TEXT SEGMENT:
########################################

Respiratory and Circulatory systems

Question 1

a buildup of fluid between the layers of tissue that line the lungs and chest cavity.

Answer 1

pleural effusion

Question 2

a collapsed lung. A ____ occurs when air leaks into the space between your lung and chest wall. This air pushes on the outside of your lung and makes it collapse

Answer 2

pneumothorax

Question 3

utilises the contraction of several thoracic and abdominal muscles. These muscles act to decrease the volume of the thoracic cavity pushing the diaphragm further upwards into the thoracic cavity.

Answer 3

active inhalation

Question 4

The typical exhalation caused by the relaxation of the diaphram

Answer 4

passive exhalation

Question 5

The final part of breathing where oxygen moves from the lungs to the bloodstream

Answer 5

gas exchange

Alveoli are the site of gas exchange between the environment and the bloodstream. Oxygen moves from the alveoli to the capillaries, while carbon dioxide travels in the opposite direction.

Question 6

What are located throughout the respiratory tract to help trap particulate matter and pathogens?

Answer 6

Cilliated cells and mucus

Question 7

What is the final electron acceptor in aerobic respiration? What is the byproduct of aeorobic respiration?

########################################

Items listed in a dataset:

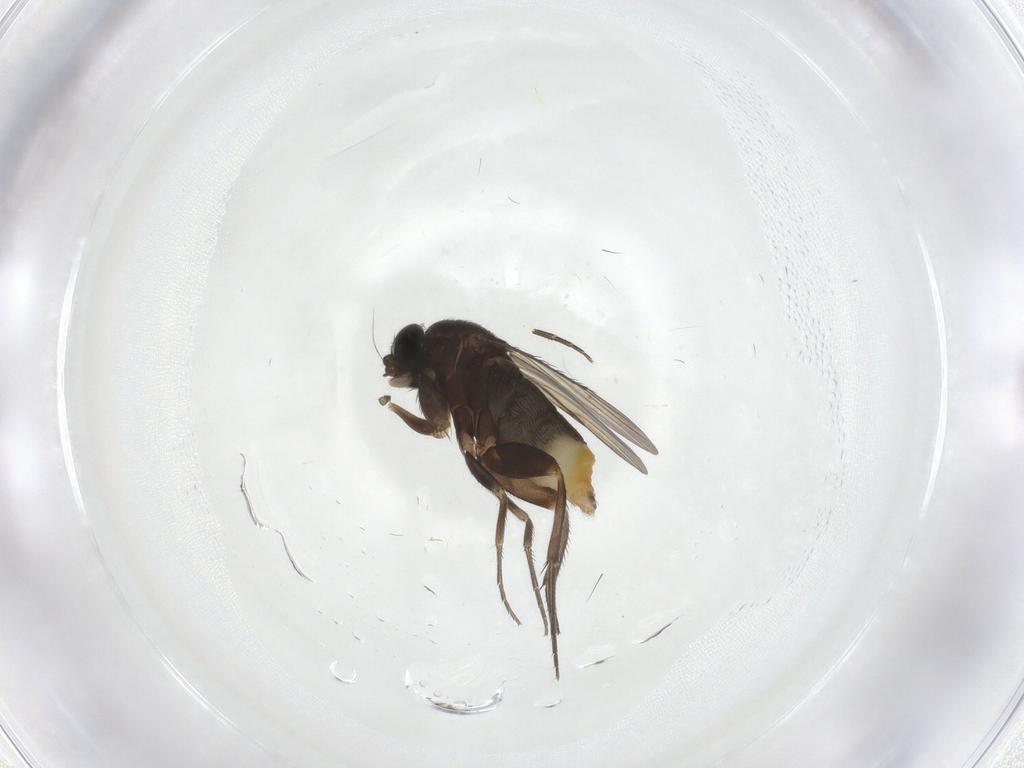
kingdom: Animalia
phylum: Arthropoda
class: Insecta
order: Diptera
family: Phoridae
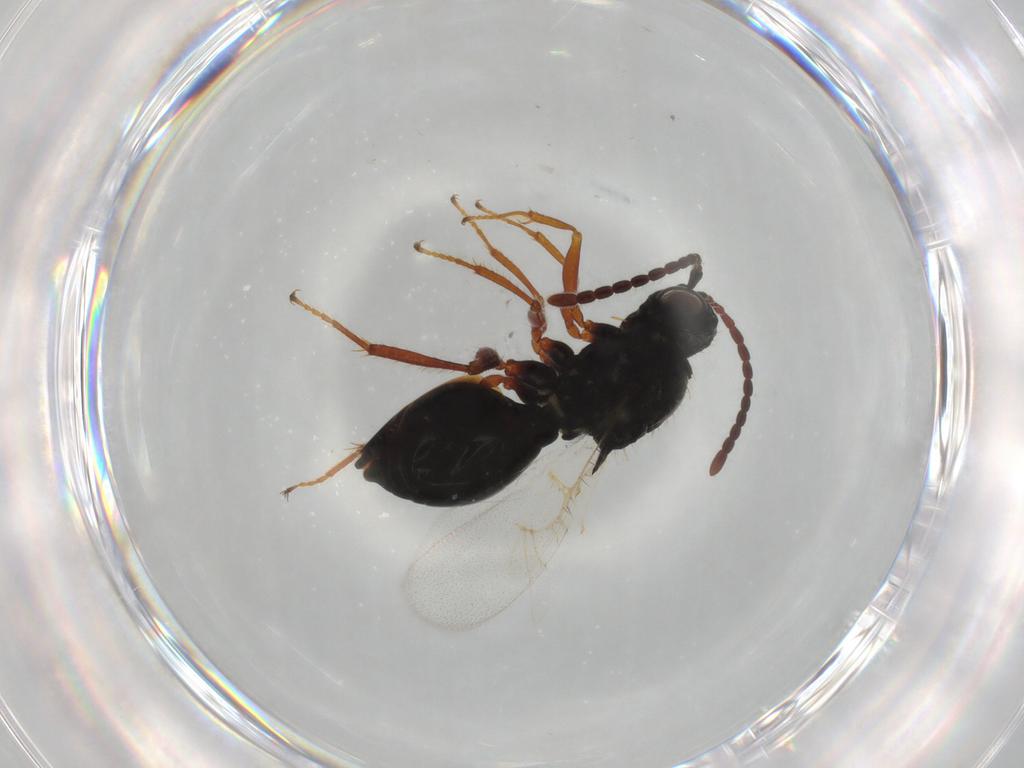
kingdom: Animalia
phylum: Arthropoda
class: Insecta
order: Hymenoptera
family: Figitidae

########################################

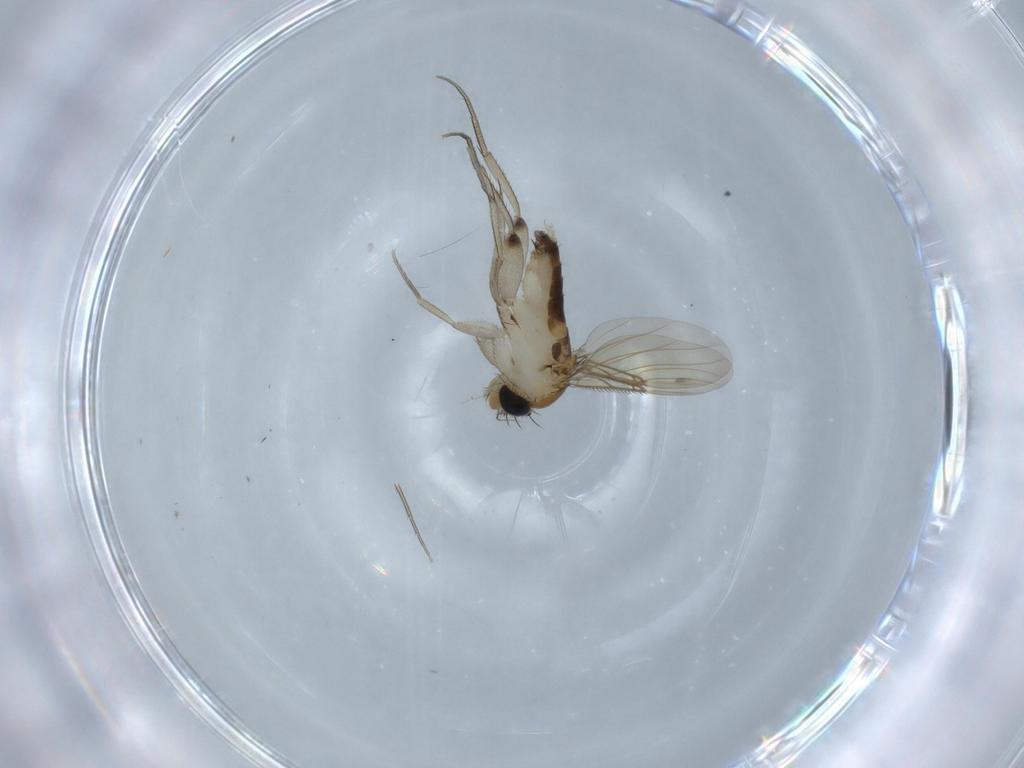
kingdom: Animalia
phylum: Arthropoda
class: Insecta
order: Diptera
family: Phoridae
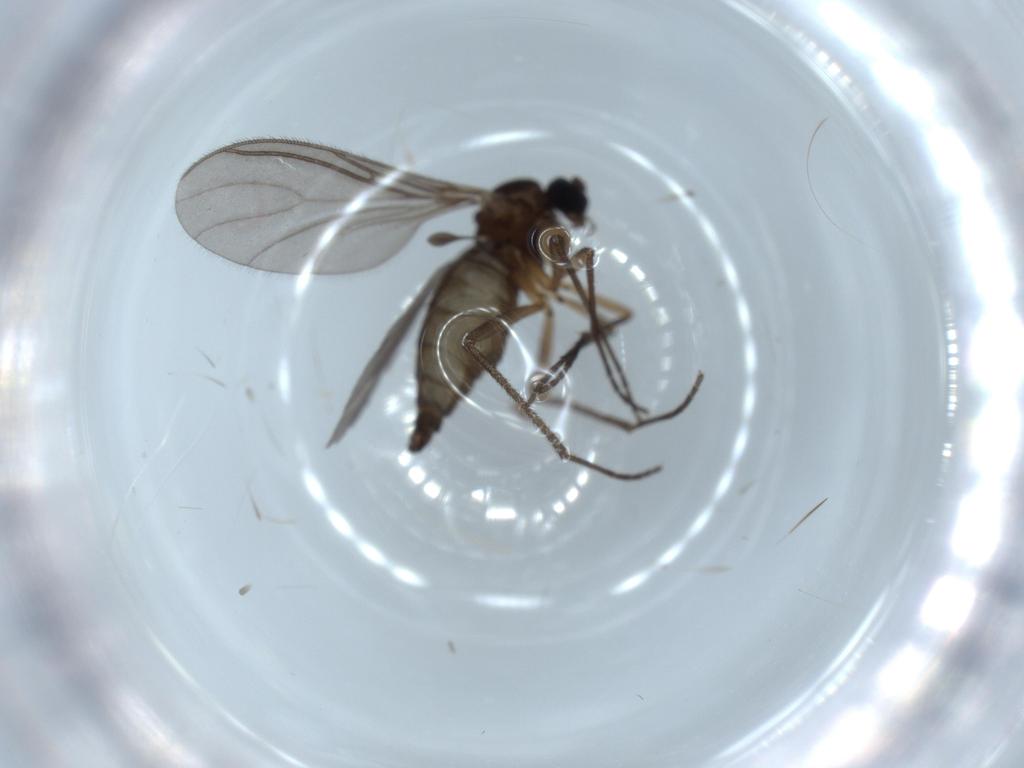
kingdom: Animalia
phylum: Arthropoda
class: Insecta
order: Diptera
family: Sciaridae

########################################

PARTS OF THE EXERCISE:
1 > In the respiratory and circulatory systems text above, rewrite the paragraph beginning "Alveoli are the site of gas exchange" as a short bulleted list that keeps its main facts.
2 > Write the next part of the respiratory and circulatory systems text, picking up right after its last line.

ACTIVITY ANSWERS:
1 >
- Alveoli: site of gas exchange between the environment and the bloodstream
- Oxygen: moves from the alveoli to the capillaries
- Carbon dioxide: moves in the opposite direction

2 >
Answer 7

Oxygen is the final electron acceptor in aerobic respiration, whereas CO2 is the byproduct

Question 8

The blood buffer system involves what 3 substances?

Answer 8

Carbon dioxide interacting with carbonic acid and the bicarbonate ion

Blood pH must be between 7.35 and 7.45 to avoid acidemia/acidosis or alkalemia/alkalosis

Question 9

What’s the difference between the terms acidemia and alkalemia vs acidosis and alkalosis

Answer 9

The suffix -emia refers to blood that is too acidic or basic, while the suffix -osis refers to the disease processes that result in acidemia or alkalemia

recognize the differences in these suffices for the MCAT!

Question 10

When thinking about the blood buffer system and Le Chatlier’s principle, how could the body reduce the CO2 concentration in the blood?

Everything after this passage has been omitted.